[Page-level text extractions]
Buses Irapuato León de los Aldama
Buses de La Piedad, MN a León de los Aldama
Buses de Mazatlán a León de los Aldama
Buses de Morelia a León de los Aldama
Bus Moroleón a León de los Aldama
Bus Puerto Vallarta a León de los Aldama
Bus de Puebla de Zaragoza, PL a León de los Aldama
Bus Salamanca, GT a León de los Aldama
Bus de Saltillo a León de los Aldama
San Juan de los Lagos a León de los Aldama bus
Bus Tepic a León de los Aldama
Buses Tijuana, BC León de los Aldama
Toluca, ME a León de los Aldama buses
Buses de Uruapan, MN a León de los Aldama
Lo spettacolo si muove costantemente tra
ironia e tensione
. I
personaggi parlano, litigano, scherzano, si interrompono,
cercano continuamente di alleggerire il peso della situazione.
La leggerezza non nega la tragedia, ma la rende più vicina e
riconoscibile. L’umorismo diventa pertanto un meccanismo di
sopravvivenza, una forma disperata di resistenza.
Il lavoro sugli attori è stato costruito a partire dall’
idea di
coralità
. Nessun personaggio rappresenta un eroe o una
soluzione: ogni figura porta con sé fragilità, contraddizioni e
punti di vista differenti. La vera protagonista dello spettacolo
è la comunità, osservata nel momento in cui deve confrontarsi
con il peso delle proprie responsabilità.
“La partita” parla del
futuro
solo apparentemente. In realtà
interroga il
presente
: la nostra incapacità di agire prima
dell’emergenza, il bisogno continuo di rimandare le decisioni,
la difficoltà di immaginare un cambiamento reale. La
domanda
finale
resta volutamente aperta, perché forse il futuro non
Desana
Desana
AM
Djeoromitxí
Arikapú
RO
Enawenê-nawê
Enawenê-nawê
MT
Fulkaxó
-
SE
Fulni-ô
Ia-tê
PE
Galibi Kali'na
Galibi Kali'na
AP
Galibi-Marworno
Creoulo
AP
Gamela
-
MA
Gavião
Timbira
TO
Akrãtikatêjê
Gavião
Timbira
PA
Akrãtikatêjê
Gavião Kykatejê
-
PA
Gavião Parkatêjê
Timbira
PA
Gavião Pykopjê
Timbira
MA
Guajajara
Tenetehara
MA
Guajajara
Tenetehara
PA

• _WORK ITEM_: Can you output every line of the entries above word for word, without changing, adding, or leaving out anything?

• _YOUR SOLUTION_:
Buses Irapuato León de los Aldama
Buses de La Piedad, MN a León de los Aldama
Buses de Mazatlán a León de los Aldama
Buses de Morelia a León de los Aldama
Bus Moroleón a León de los Aldama
Bus Puerto Vallarta a León de los Aldama
Bus de Puebla de Zaragoza, PL a León de los Aldama
Bus Salamanca, GT a León de los Aldama
Bus de Saltillo a León de los Aldama
San Juan de los Lagos a León de los Aldama bus
Bus Tepic a León de los Aldama
Buses Tijuana, BC León de los Aldama
Toluca, ME a León de los Aldama buses
Buses de Uruapan, MN a León de los Aldama
Lo spettacolo si muove costantemente tra
ironia e tensione
. I
personaggi parlano, litigano, scherzano, si interrompono,
cercano continuamente di alleggerire il peso della situazione.
La leggerezza non nega la tragedia, ma la rende più vicina e
riconoscibile. L’umorismo diventa pertanto un meccanismo di
sopravvivenza, una forma disperata di resistenza.
Il lavoro sugli attori è stato costruito a partire dall’
idea di
coralità
. Nessun personaggio rappresenta un eroe o una
soluzione: ogni figura porta con sé fragilità, contraddizioni e
punti di vista differenti. La vera protagonista dello spettacolo
è la comunità, osservata nel momento in cui deve confrontarsi
con il peso delle proprie responsabilità.
“La partita” parla del
futuro
solo apparentemente. In realtà
interroga il
presente
: la nostra incapacità di agire prima
dell’emergenza, il bisogno continuo di rimandare le decisioni,
la difficoltà di immaginare un cambiamento reale. La
domanda
finale
resta volutamente aperta, perché forse il futuro non
Desana
Desana
AM
Djeoromitxí
Arikapú
RO
Enawenê-nawê
Enawenê-nawê
MT
Fulkaxó
-
SE
Fulni-ô
Ia-tê
PE
Galibi Kali'na
Galibi Kali'na
AP
Galibi-Marworno
Creoulo
AP
Gamela
-
MA
Gavião
Timbira
TO
Akrãtikatêjê
Gavião
Timbira
PA
Akrãtikatêjê
Gavião Kykatejê
-
PA
Gavião Parkatêjê
Timbira
PA
Gavião Pykopjê
Timbira
MA
Guajajara
Tenetehara
MA
Guajajara
Tenetehara
PA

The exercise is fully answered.